WHAT TO PRODUCE:
Work through the material below and tally the lines holding "actividad"; only the tally should be returned.

RAW DATA:
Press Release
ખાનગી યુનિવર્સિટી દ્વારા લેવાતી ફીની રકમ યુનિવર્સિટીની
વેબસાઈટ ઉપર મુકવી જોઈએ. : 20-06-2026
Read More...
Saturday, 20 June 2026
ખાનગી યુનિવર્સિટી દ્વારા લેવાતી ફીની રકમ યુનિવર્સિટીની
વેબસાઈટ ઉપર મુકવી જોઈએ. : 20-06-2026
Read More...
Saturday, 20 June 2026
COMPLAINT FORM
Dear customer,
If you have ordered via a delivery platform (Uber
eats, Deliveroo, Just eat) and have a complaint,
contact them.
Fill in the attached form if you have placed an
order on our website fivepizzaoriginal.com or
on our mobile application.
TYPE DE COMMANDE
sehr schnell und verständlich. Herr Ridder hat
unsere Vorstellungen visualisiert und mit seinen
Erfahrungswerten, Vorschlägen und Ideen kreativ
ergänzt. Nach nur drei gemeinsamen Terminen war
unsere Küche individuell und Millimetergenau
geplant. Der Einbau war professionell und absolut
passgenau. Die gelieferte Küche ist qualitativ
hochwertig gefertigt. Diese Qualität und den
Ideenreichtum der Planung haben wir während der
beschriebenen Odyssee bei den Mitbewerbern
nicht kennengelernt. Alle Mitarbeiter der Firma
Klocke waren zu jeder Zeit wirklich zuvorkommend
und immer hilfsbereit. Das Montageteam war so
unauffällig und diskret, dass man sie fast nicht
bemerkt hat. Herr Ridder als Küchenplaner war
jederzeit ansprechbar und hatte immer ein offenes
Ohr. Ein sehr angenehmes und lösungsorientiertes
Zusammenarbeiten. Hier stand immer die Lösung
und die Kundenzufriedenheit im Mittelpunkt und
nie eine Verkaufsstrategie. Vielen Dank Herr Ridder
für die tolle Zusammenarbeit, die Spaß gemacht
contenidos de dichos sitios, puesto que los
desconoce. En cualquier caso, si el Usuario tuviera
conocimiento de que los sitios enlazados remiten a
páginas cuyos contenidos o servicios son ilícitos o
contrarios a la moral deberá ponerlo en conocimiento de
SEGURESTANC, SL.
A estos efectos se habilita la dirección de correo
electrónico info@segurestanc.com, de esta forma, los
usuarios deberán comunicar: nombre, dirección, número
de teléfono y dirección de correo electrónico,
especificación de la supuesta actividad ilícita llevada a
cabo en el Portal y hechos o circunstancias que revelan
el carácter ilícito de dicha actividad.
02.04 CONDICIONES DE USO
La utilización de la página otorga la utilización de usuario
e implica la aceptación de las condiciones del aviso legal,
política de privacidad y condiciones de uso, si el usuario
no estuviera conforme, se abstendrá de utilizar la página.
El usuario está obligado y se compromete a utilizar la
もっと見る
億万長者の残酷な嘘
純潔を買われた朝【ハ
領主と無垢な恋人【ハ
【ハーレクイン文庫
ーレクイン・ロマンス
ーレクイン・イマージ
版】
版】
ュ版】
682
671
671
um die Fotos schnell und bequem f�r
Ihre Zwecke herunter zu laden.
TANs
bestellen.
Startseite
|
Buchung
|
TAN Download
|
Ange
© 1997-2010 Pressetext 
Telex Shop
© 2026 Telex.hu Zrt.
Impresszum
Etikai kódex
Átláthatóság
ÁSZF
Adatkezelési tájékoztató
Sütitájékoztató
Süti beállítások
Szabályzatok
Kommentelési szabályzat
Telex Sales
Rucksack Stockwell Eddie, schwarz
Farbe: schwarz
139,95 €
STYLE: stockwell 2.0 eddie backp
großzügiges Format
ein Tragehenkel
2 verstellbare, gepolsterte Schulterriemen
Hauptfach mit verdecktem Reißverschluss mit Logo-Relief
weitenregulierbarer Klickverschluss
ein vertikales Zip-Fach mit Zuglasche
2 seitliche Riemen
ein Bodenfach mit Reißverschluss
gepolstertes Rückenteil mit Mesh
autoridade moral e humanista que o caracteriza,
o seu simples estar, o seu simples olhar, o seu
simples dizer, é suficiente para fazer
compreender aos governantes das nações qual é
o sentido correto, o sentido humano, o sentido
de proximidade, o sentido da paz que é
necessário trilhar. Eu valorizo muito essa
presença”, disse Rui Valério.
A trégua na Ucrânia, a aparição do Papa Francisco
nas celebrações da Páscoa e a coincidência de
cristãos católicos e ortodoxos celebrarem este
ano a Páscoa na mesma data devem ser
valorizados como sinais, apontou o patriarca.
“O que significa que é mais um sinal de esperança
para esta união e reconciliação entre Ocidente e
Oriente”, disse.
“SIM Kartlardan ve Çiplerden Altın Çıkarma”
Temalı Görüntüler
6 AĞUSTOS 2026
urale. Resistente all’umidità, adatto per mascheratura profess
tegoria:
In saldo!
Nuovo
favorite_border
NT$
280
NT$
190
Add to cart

ANSWER BELOW:
2